Pointant l’illicéité de la manifestation en dehors des heures d’ouverture de l’Université, la rectrice, Audrey Leuba, exigeait aussi le retrait d’une banderole proclamant «From the river to the sea, Palestine will be free»*, un slogan vu comme un appel à la destruction d’Israël. «L’expression, qui fait écho aux revendications de l’Organisation de libération de la Palestine des années 1960, promeut, pour la très grande majorité des soutiens de la cause palestinienne, une solution démocratique et inclusive, l’idée d’un Etat démocratique et laïc dans lequel populations juives et palestiniennes vivent ensemble sans aucune forme de discrimination ou de subordination», décrypte Joseph Daher.
Audrey Leuba a fait appel aux forces de l’ordre, qui, le 14 mai, ont délogé cinquante occupants aux premières heures du jour. «Les policiers nous ont d’abord dit qu’ils ne nous passeraient pas les menottes; puis, ils l’ont fait, mais comme ils en manquaient, ils nous ont menotté deux par deux. Nous sommes restés cinq heures en garde à vue où nous avons subi un interrogatoire», raconte Alaa. «C’est grave ce que notre rectorat nous a fait subir juste parce que nous exigeons l’arrêt d’un génocide et de la collaboration avec des universités complices.» Dans un communiqué, la Communauté genevoise d’action syndicale a condamné une «répression inacceptable» et la «dérive de judiciarisation des conflits sociaux dans laquelle cette évacuation s’inscrit».
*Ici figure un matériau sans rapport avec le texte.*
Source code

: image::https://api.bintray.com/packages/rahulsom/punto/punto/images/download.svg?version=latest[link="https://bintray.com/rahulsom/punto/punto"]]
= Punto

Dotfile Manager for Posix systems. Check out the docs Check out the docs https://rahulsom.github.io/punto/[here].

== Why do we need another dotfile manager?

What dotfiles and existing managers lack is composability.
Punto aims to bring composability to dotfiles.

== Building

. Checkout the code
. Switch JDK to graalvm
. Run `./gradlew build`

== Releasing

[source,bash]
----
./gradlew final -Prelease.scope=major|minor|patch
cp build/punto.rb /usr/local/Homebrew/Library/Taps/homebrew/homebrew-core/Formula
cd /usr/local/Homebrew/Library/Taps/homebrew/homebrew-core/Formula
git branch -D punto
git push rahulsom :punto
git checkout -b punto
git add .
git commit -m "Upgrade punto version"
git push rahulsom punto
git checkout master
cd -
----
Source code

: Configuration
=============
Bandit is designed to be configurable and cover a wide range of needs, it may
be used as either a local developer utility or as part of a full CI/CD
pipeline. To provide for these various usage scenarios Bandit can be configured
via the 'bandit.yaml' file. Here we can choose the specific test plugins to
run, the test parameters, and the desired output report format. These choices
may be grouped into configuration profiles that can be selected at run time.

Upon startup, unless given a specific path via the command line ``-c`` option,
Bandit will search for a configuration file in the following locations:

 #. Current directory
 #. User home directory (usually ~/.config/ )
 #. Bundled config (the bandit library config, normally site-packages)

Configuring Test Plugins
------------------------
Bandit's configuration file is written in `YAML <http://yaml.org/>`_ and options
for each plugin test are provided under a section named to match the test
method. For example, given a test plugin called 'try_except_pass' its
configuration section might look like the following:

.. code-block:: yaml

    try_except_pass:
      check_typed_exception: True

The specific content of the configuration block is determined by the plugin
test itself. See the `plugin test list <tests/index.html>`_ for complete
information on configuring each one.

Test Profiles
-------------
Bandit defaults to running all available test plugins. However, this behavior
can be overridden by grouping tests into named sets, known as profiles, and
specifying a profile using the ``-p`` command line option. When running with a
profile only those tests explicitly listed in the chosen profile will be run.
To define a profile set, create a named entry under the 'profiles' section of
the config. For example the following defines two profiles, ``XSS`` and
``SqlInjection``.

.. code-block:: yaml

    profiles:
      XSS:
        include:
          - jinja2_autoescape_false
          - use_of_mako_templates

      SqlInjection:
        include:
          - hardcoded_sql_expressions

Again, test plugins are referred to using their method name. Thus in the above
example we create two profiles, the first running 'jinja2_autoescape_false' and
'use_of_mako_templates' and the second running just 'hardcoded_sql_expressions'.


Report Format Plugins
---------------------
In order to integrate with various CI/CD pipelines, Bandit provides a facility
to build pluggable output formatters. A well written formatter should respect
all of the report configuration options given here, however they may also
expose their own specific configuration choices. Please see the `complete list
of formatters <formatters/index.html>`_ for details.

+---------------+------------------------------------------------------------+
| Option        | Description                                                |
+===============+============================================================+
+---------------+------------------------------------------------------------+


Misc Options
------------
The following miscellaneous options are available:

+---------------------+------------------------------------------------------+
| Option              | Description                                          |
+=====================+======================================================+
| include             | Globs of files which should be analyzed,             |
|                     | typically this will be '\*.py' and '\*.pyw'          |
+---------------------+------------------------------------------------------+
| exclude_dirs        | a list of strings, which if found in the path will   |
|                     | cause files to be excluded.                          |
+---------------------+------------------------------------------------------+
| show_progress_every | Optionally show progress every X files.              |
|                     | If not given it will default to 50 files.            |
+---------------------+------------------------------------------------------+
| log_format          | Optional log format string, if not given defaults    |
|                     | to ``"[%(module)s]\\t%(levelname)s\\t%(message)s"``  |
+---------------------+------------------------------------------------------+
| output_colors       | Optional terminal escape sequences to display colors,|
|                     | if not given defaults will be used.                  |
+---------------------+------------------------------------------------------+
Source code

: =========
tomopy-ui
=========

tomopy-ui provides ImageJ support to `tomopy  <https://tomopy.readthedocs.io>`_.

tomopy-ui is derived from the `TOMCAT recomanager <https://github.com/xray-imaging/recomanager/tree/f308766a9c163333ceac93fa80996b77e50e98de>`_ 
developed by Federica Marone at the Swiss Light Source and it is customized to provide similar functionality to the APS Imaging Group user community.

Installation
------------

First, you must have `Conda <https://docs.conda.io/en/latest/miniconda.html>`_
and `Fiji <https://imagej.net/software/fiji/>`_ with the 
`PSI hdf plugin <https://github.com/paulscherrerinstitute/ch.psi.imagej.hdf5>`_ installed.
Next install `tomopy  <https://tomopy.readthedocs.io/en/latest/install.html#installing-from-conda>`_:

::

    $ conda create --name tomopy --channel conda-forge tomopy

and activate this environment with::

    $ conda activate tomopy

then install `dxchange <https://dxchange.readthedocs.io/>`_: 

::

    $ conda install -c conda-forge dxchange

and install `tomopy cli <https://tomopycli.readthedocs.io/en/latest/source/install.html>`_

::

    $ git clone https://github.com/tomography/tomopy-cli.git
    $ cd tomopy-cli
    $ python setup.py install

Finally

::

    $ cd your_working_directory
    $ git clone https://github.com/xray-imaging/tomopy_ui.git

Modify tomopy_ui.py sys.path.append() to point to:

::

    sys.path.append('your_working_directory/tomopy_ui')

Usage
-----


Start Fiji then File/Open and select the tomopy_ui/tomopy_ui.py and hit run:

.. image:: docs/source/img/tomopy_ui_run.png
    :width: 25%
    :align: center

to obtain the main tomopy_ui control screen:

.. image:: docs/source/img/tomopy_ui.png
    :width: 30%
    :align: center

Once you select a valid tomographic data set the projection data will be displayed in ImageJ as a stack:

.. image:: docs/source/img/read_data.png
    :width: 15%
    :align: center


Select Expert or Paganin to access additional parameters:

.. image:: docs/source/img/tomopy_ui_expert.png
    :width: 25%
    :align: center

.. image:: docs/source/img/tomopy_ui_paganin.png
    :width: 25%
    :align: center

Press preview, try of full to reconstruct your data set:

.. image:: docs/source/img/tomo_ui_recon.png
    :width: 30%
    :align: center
«La lutte ne fait que commencer»
Quel bilan tirer du mouvement et quelles perspectives ouvre-t-il alors qu’un mandat d’arrêt vient d’être demandé par le Procureur de la Cour pénale internationale contre le Premier ministre Netanyahou et, par ailleurs, des dirigeants du Hamas? «Les étudiants ont augmenté la conscience sur la question palestinienne et quelques acquis ont été obtenus», note Joseph Daher. L’UNIL s’est ainsi engagée à évaluer les collaborations avec des instituts «en contexte de conflit armé» et à soutenir les chercheurs et les étudiants palestiniens. «Le plus important, c’est que cette occupation ouvre la voie à la construction d’un large mouvement en faveur de la cause palestinienne. Pour beaucoup, il s’agissait de la première occupation, l’offensive médiatique à leur égard a été violente et, dans certains cantons, ils ont été confrontés à la répression policière. Cette accumulation d’expériences sera précieuse pour l’avenir.»
«Nous ne nous avouons pas vaincus, souligne Alaa. On ne va pas s’arrêter, les quelques pas réalisés à l’UNIL nous poussent à rester actifs, nous allons réfléchir à de nouvelles formes de mobilisation, la lutte n’est pas finie, elle ne fait que commencer.»


* De la rivière (le Jourdain) à la mer (Méditerranée), la Palestine sera libre.